文本段落

* * *

000000b48503f5c0 00007ffde49fb04e DomainBoundILStubClass.IL_STUB_ReversePInvoke(Int32, Int32, Int64)
從卦中可以清晰的看到是 b.B+A.MoveNext 方法中調用了 FreeHGlobal 導致的NTHeap崩潰,如果你經驗比較足的話,看到這個 FreeHGlobal 就應該想到 double free 問題,這是一個經典的問題。
3. 何為 double free
雙釋放即對一個 block 塊進行二次釋放,windows 的 RtlFreeHeap 方法會在業務邏輯中對這種情況直接判為異常,接下來你或許想知道這個 block 的地址是什麼?這個可以用 !heap -s 觀察,參考代碼如下:
0:032> !heap -s
************************************************************************************************************************
NT HEAP STATS BELOW
************************************************************************************************************************
Details:
Heap address: 0000028c75bb0000
Error address: 0000028c786018a0
Error type: HEAP_FAILURE_BLOCK_NOT_BUSY
Details: The caller performed an operation (such as a free
or a size check) that is illegal on a free block.
Follow-up: Check the error's stack trace to find the culprit.

* * *

提供資料

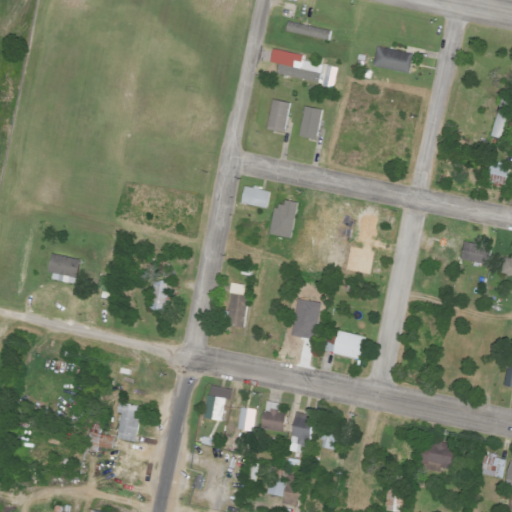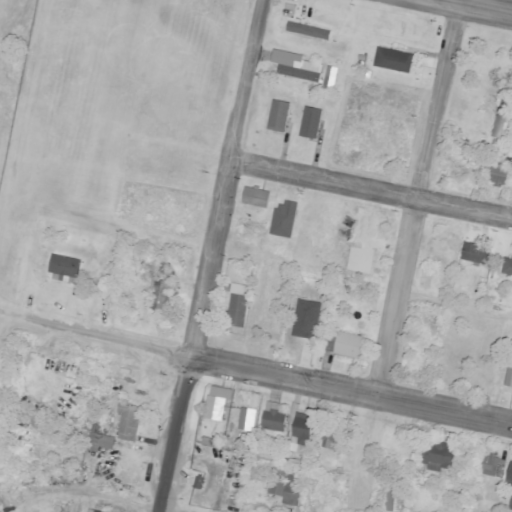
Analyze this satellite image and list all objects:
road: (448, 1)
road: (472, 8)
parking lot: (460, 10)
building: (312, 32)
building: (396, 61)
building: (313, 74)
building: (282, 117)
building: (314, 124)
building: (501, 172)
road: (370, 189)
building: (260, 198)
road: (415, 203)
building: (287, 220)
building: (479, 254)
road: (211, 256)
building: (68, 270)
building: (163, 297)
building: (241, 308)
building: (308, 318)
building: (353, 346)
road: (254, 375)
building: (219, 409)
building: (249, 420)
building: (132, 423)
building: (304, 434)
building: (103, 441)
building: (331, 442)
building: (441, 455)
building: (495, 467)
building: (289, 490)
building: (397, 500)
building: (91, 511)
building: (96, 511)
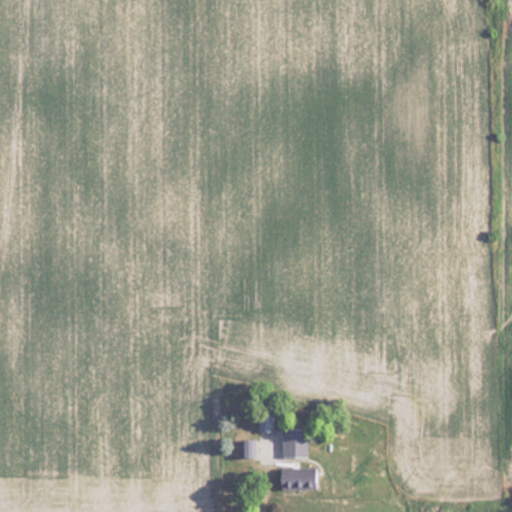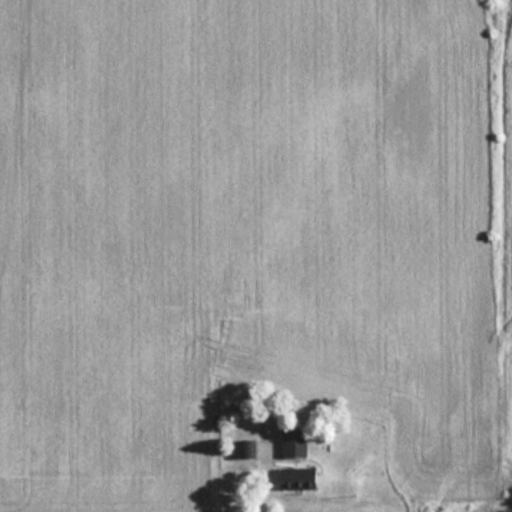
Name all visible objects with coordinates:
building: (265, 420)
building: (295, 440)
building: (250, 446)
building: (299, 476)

* * *

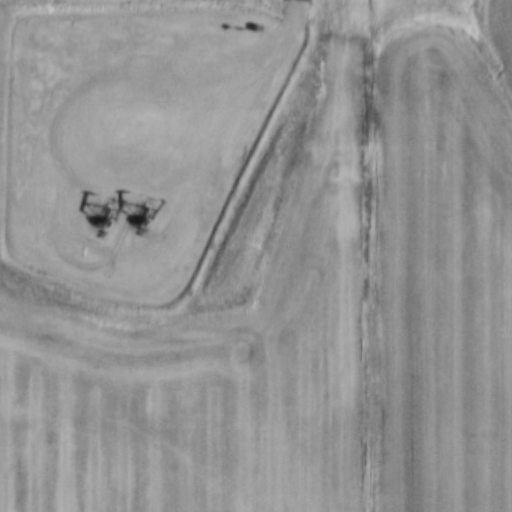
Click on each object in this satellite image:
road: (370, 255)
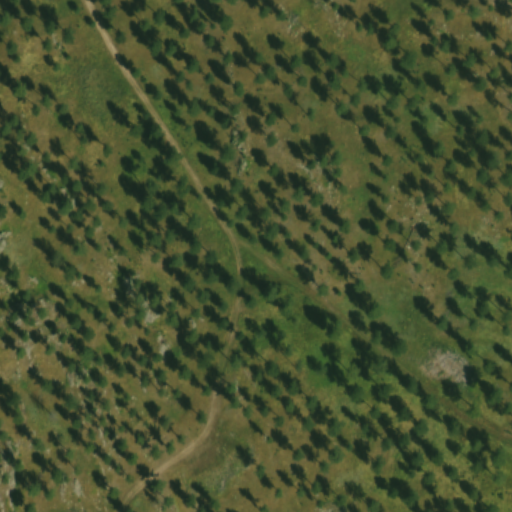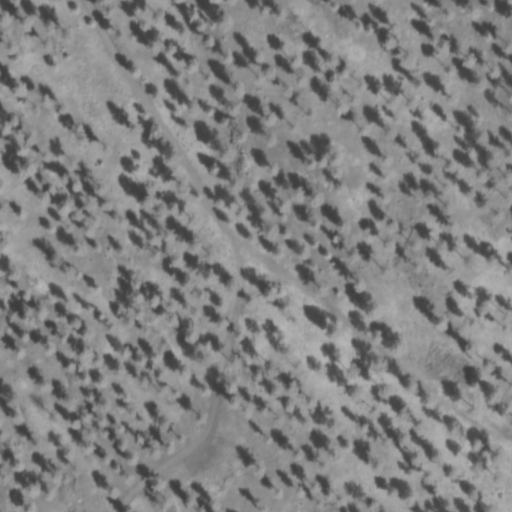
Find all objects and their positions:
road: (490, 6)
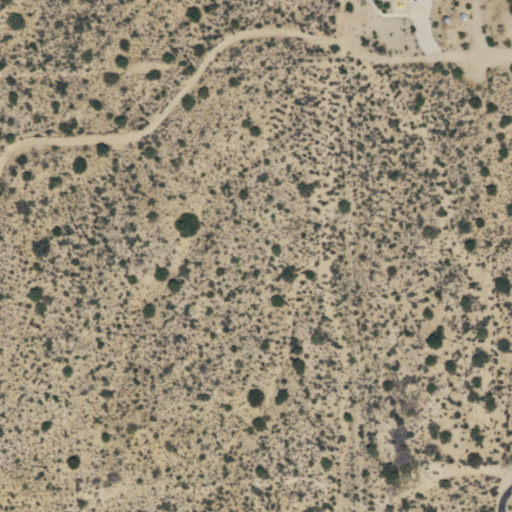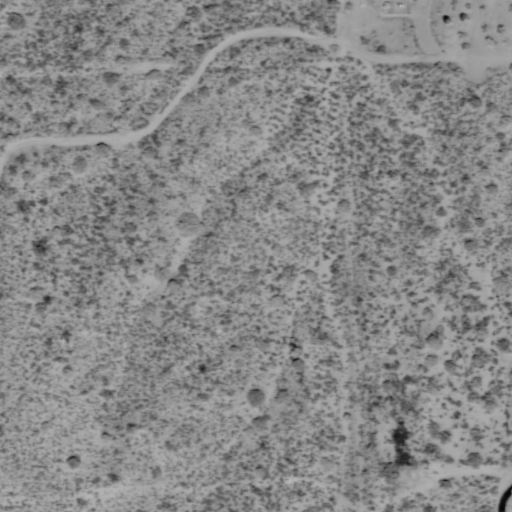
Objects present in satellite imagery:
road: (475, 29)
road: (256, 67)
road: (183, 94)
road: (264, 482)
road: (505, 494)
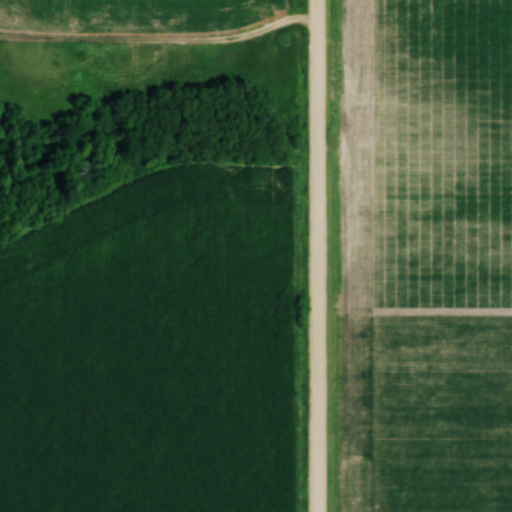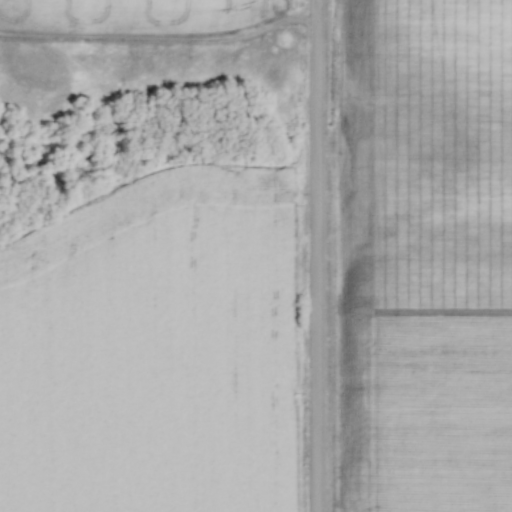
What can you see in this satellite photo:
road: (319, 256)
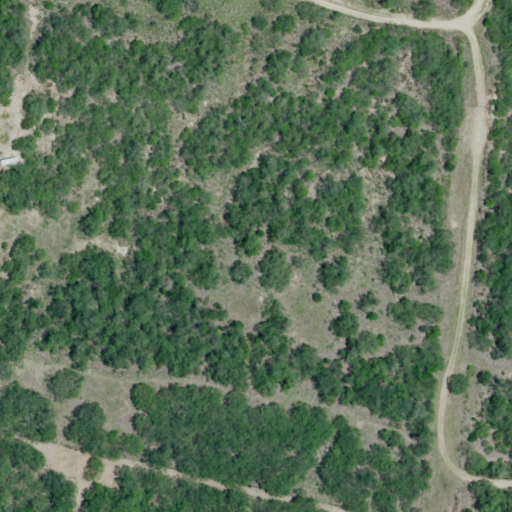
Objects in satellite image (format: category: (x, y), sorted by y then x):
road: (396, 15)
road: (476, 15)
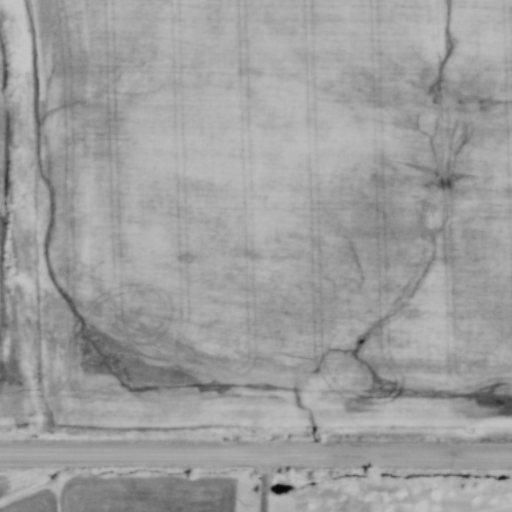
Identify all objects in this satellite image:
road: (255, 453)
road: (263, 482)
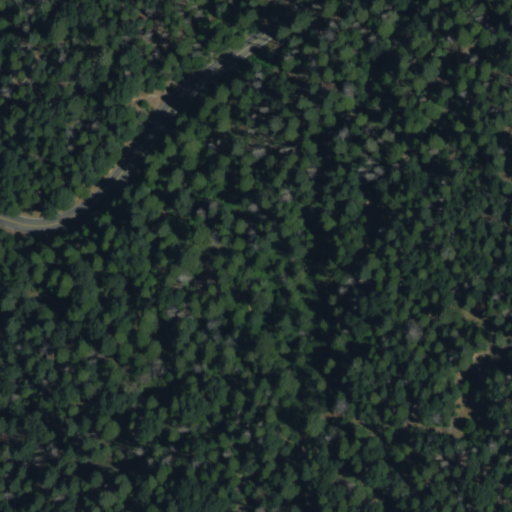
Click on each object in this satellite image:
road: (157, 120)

* * *

任務 1
根據上面關於 double free 的文本,是哪個方法中調用了 FreeHGlobal 而導致 NTHeap 崩潰?
任務 2
照抄上面文本段落中從含有“從卦中可以清晰的看到是 b.B+A.MoveNext 方法中調用了”的文字起、到“a free block.”止的部分。

回覆 1
b.B+A.MoveNext 方法。

回覆 2
從卦中可以清晰的看到是 b.B+A.MoveNext 方法中調用了 FreeHGlobal 導致的NTHeap崩潰,如果你經驗比較足的話,看到這個 FreeHGlobal 就應該想到 double free 問題,這是一個經典的問題。
3. 何為 double free
雙釋放即對一個 block 塊進行二次釋放,windows 的 RtlFreeHeap 方法會在業務邏輯中對這種情況直接判為異常,接下來你或許想知道這個 block 的地址是什麼?這個可以用 !heap -s 觀察,參考代碼如下:
0:032> !heap -s
************************************************************************************************************************
NT HEAP STATS BELOW
************************************************************************************************************************
Details:
Heap address: 0000028c75bb0000
Error address: 0000028c786018a0
Error type: HEAP_FAILURE_BLOCK_NOT_BUSY
Details: The caller performed an operation (such as a free
or a size check) that is illegal on a free block.